Он их тоже хорошо вязал… Если считать, что операция с одноруким убийцей не получилась, то её следовало непременно повторить, только уже предусмотреть тактику противника. Великая тройка больше всего сейчас боялась огласки своих тайных замыслов и деятельности, и потому, чтобы навсегда отсечь её от Интернационала, надо было организовать эту огласку. Следующим на очереди был пленный Виталий Борисович, вероятно, исполнявший роль резидента, организатора целой серии «самоубийств» и подложных версий об исчезновении золотого запаса.
Он многое знал и умел молчать. Воробьёв, а затем офицеры из группы Кутасова, пытались вытряхнуть из него хоть какую-нибудь информацию, однако он готов был идти на эшафот, сохраняя верность каким-то своим идеалам и клятвам. Мало того, он догадывался, что Арчеладзе занимается самодеятельностью, и начинал постепенно наглеть, пытаясь завербовать полковника в свой Легион и обещая простить все прегрешения.
— Служить я вам не буду, — напоследок сказал ему полковник. — А вот ты мне послужишь. Не живой, так мёртвый. Твой труп найдут сегодня утром в мусорном контейнере при большом стечении московского люда и журналистов. Ты станешь пятым из Легиона, казнённым по нашему ритуалу — стрелой.
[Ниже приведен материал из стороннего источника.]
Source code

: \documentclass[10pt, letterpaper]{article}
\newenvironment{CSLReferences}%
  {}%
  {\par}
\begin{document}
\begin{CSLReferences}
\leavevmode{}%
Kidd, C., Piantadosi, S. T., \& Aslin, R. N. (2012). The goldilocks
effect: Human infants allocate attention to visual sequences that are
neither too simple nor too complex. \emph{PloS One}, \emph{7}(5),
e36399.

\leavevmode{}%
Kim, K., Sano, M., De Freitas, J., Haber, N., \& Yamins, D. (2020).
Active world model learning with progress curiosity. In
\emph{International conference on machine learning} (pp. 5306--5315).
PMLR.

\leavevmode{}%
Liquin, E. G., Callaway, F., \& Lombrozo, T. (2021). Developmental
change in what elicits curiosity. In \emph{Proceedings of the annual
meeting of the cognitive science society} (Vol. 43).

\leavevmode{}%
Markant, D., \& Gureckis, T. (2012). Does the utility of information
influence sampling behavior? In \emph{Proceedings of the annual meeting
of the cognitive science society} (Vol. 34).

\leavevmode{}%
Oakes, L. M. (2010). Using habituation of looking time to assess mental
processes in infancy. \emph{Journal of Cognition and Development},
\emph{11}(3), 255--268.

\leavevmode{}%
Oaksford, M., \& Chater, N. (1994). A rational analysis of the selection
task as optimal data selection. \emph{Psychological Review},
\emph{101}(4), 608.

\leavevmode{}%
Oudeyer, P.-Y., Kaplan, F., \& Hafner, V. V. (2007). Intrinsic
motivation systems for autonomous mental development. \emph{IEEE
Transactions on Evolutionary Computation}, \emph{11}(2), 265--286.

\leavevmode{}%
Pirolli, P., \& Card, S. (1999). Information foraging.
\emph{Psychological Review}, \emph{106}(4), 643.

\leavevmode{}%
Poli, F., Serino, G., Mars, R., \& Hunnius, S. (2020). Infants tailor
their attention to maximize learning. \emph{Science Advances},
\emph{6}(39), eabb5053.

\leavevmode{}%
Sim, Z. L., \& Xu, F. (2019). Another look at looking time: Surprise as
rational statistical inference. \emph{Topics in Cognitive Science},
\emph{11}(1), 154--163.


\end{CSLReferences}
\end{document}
Думаю, мой замысел понятен?
— Сучья страна! — выругался Виталий Борисович. — Ничего, идиоты, дождётесь натовских танков… А можно было и без них.
Резидента пустили в расход, и едва его труп со стрелой оказался в мусорном контейнере, Воробьёв обзвонил более десятка газет и все телевизионные каналы. Представляясь работником милиции, он сообщал о загадочном убийстве — дежурные репортёры едва не визжали от удовольствия. Скоро к контейнеру начали подъезжать редакционные автомобили, а там ещё не было ни милиции, ни скорой помощи, поскольку Воробьёв звонил им в последнюю очередь, как житель дома, во дворе которого собралось много машин и людей вроде бы намечалась бандитская разборка. До приезда оперативной группы журналисты уже отыскали труп, но, знающие толк в криминалистике, не трогали его и старались не затаптывать следы: снимали его на плёнку, записывали телерепортажи с места происшествия и начинали собственные расследования, поднимая с постелей жителей близлежащих домов. Минут двадцать Воробьёв бродил среди этой гомонящей возбуждённой толпы и уехал, когда на помощь бойцам РУОПа, первыми прибывшим на место происшествия, приехали коллеги с Лубянки. С уст газетчиков не сходило слово «стрела», так поразившее журналистское воображение.
Арчеладзе сам разрабатывал эту операцию и следующим шагом наметил инспирировать утечку информации, которая бы притянула внимание прессы к «папе» и Колченогому — пусть они попробуют объяснить, кто этот человек, расстрелянный из арбалета. Конечно, они вряд ли станут давать интервью по этому поводу, однако всякое их нежелание, отказ разговаривать с журналистами вызовет лишь убеждённость последних, что «серые кардиналы» каким-то образом связаны с неординарным убийством. И пусть себе роют, копают — такая у них работа — и, дай Бог, вытащат информацию, что этот труп со стрелой — не первый. Сейчас конец года, идёт подписка на следующий, и те издания, что не имеют бюджетной подпитки, будут рыть изо всех сил, чтобы выжить. В свою очередь, навстречу им станут копать сотрудники правоохранительных органов и тоже, чтобы выжить. Рынок есть рынок: продаётся всё, что имеет спрос, в том числе и оперативная информация секретного характера. Оставалось лишь наводить газетчиков на нужных людей, подталкивать их на верный путь. Естественно, всё это следовало делать после соответствующей реакции репортёров.